At the eponymous mega-website of Arianna Huffington, a 2,000-plus comment thread was filled with allusions to “teabaggers”.

In the early aftermath of the suicidal pilot’s attack, there was no evidence that Stack belonged to a Tea Party organization. In any case, no law-abiding Tea Party group would ever condone what he did. But it didn’t stop the haters from immediately smearing advocates of limited government. And it’s just the latest in a long line of calculated attempts to paint the vast majority of peaceful Tea Party activists as terrorist threats to civil society.

Absurd liberal pundits and bloggers also tried to connect the tragic University of Alabama-Huntsville murders to the Tea Party movement. No matter that the alleged killer, Amy Bishop, was an Obama-worshiping academic who repeatedly got a soft-on-crime pass. Or that Democratic Rep. William Delahunt of Massachusetts was the former prosecutor involved in dropping charges against Bishop in the deadly shooting of her teenage brother. Or that liberal-dominated campus officials apparently looked the other way in response to Bishop’s several red-flag flashes of violence leading up to the U of A shootings.

Tea Party-bashers claimed the murders were a manifestation of racist conservative influence on the American landscape. Reuters Foundation Fellow Jonathan Curiel picked up the theme: “The ‘results’ that the Tea Party movement envisions include less government — and less of Obama.”

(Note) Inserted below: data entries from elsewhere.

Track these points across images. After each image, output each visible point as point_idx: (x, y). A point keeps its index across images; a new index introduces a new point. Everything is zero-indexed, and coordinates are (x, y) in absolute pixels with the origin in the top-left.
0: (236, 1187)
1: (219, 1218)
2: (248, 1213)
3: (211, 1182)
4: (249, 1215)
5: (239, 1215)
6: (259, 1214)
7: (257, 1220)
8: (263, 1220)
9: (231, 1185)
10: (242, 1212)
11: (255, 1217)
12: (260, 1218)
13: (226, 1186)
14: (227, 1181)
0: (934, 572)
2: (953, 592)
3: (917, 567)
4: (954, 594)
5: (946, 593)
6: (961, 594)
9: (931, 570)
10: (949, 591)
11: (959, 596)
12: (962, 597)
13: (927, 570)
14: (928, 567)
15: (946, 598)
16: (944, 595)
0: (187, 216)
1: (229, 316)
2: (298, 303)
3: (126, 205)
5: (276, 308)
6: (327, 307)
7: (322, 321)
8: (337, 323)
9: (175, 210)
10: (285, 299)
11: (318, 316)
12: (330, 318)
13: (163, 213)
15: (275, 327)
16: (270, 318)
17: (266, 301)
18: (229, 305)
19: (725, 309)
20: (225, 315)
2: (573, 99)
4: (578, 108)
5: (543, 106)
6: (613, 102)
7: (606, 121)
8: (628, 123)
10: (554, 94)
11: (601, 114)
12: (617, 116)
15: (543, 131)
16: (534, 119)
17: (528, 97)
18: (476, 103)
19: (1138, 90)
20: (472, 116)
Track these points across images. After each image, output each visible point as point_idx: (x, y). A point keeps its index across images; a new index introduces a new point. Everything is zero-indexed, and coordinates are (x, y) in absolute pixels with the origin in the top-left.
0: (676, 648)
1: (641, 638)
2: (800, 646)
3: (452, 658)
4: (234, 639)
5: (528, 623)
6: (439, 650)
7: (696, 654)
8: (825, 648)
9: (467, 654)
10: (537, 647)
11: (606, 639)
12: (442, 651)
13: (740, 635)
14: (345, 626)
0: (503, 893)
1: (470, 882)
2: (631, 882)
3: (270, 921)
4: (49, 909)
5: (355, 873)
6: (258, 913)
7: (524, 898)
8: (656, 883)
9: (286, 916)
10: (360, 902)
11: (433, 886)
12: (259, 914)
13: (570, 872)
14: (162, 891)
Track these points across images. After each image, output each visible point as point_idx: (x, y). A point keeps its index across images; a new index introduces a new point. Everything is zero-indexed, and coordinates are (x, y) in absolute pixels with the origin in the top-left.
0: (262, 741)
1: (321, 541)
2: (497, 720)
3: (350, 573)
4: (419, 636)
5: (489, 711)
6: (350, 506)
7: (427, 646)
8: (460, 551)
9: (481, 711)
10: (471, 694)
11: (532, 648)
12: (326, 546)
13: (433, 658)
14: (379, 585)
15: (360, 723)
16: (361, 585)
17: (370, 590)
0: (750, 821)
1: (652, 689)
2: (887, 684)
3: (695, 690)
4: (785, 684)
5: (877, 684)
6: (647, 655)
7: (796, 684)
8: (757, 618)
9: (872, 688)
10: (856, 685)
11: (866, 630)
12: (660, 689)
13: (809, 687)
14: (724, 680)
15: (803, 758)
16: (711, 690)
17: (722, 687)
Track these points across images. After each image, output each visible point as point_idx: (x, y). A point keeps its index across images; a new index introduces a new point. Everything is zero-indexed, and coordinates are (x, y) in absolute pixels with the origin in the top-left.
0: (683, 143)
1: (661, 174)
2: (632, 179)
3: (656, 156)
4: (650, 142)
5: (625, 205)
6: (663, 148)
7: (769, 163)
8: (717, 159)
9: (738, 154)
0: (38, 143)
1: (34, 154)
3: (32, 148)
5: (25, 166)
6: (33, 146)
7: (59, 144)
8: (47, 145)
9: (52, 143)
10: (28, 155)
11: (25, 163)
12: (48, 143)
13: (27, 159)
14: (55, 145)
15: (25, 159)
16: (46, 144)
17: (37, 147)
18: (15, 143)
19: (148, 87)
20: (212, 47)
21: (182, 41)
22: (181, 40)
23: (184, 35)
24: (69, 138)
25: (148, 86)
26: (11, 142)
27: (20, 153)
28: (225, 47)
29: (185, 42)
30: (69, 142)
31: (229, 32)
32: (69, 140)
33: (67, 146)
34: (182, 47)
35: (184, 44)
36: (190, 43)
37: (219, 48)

Proof of anti-Obama bigotry, Curiel wrote, could be found in “last week’s shooting in Alabama, where a disgruntled white professor murdered three minority professors; and the growing success of the Tea Party movement, which is overwhelmingly white and increasing (sic) vocal in its violent dislike of the nation’s first black president.”

The smear merchants, of course, are simply following Rahm Emanuel’s advice to exploit every crisis. Pointing fingers at the Tea Party demonizes the left’s most potent political opponents. This is the blamegamers’ ultimate agenda: criminalizing dissent.